(Listed records)
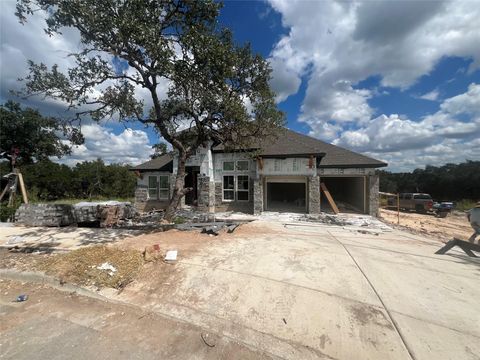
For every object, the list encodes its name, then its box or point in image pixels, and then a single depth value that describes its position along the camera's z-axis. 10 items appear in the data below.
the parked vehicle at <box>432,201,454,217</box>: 18.02
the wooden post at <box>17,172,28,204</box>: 12.04
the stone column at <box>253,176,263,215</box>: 14.81
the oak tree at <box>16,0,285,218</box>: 6.99
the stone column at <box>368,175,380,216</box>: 14.09
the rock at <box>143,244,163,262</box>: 6.01
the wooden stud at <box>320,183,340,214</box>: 14.90
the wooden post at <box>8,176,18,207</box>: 12.47
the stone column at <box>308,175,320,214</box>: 14.40
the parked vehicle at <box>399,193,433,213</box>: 19.70
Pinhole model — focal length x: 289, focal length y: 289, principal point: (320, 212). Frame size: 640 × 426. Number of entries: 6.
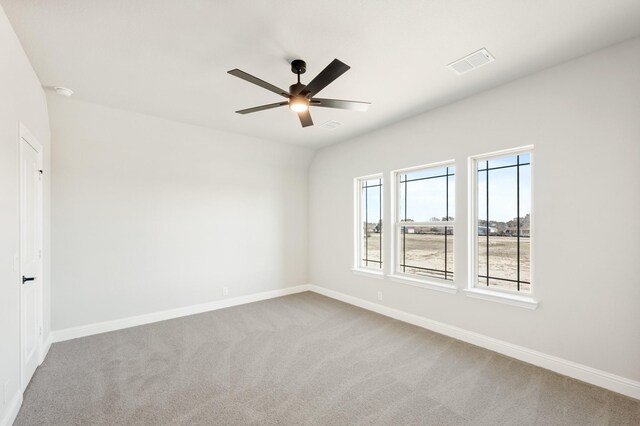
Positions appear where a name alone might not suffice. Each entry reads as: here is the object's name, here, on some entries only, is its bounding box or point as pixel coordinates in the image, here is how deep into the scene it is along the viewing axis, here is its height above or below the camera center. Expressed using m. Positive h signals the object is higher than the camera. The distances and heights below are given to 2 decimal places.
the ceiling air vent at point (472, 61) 2.53 +1.37
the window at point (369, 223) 4.86 -0.21
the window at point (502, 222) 3.12 -0.13
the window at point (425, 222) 3.87 -0.16
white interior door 2.44 -0.39
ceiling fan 2.17 +1.01
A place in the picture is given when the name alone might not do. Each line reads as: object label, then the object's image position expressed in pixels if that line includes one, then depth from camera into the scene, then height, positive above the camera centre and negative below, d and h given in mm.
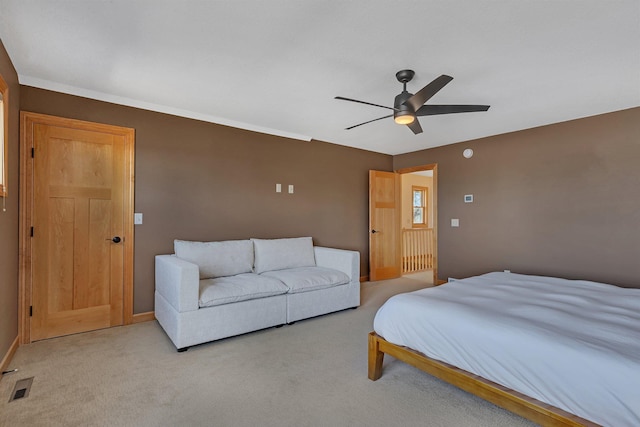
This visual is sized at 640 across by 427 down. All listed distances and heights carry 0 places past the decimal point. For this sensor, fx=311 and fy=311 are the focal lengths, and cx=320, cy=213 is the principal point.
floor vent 1975 -1170
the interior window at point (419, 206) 8602 +218
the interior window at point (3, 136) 2270 +564
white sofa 2705 -730
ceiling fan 2438 +895
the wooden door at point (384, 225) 5500 -213
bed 1319 -673
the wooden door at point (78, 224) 2883 -118
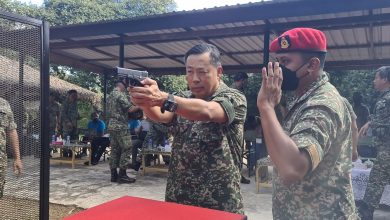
(End Listed records)
■ **Task**
In the records above, how many lines contain the string "principal"? Reply with the number only.

■ **The completed task**
2